Stored entries:
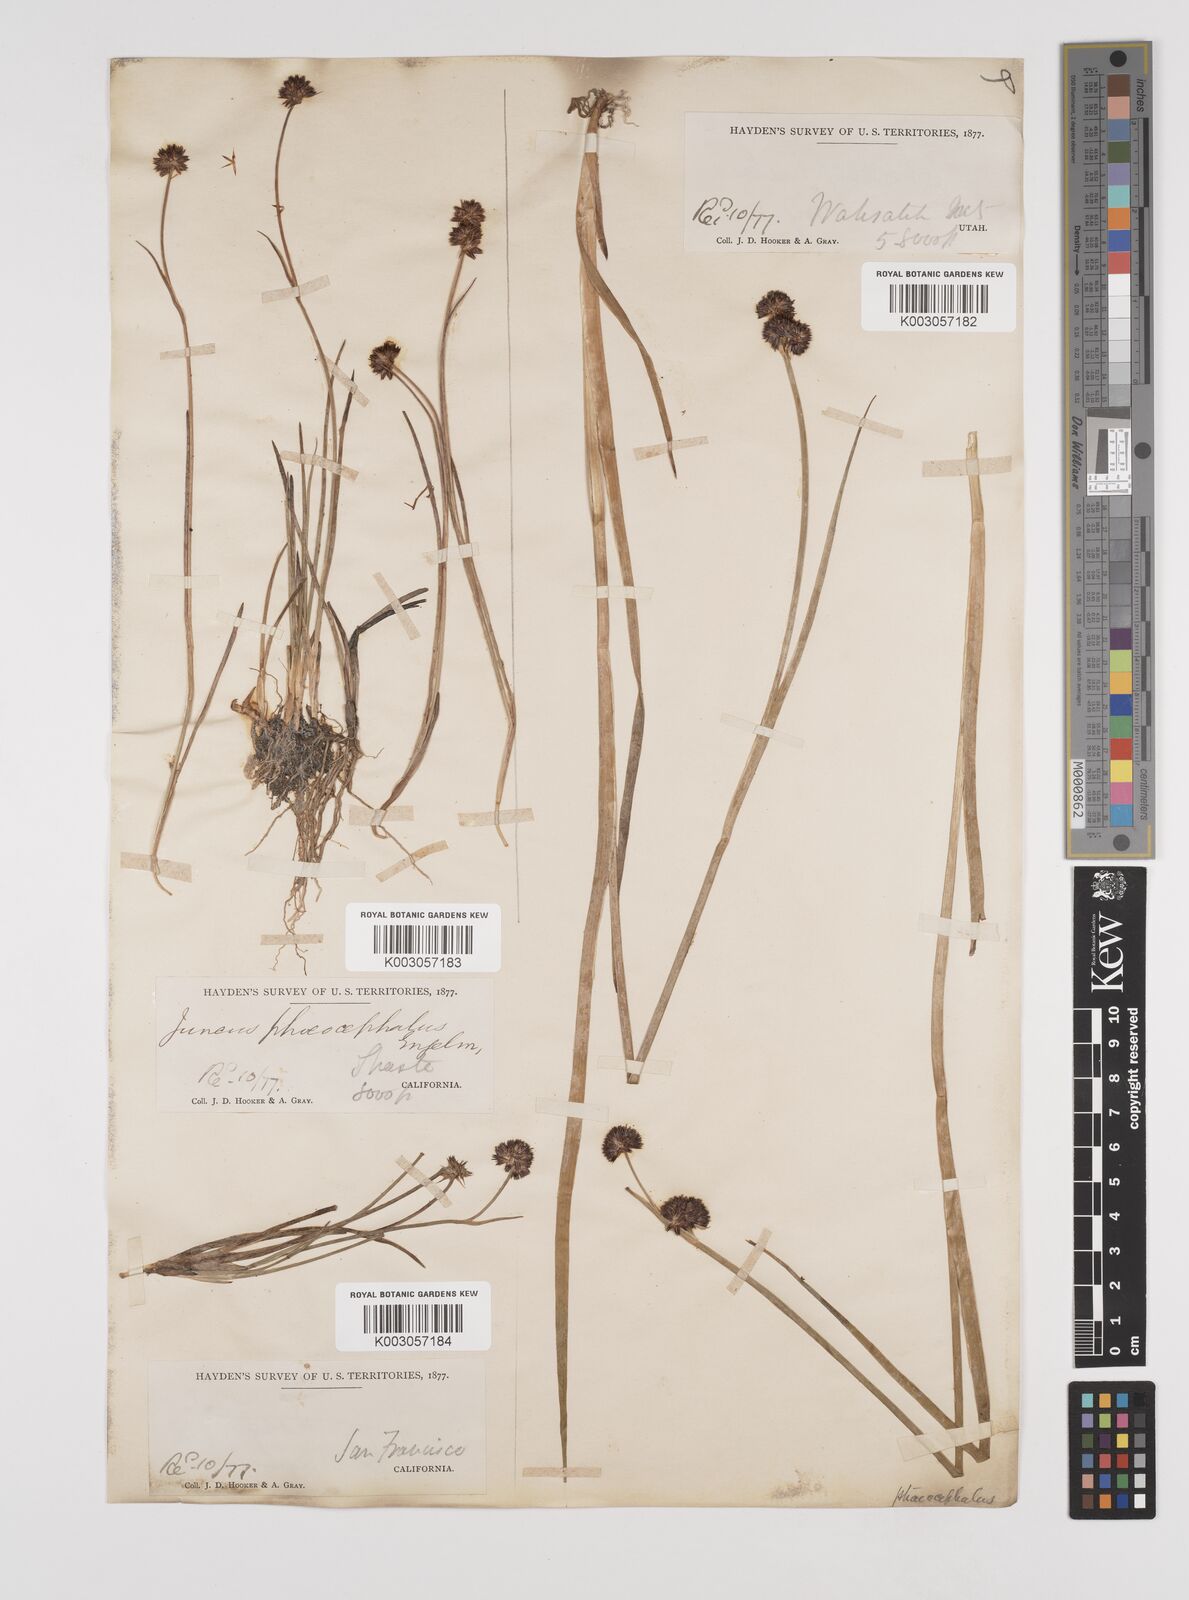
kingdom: Plantae
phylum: Tracheophyta
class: Liliopsida
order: Poales
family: Juncaceae
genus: Juncus
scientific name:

Do this> Copy every line of the records above word for word, leaving out the pictures.

Task output>
kingdom: Plantae
phylum: Tracheophyta
class: Liliopsida
order: Poales
family: Juncaceae
genus: Juncus
scientific name:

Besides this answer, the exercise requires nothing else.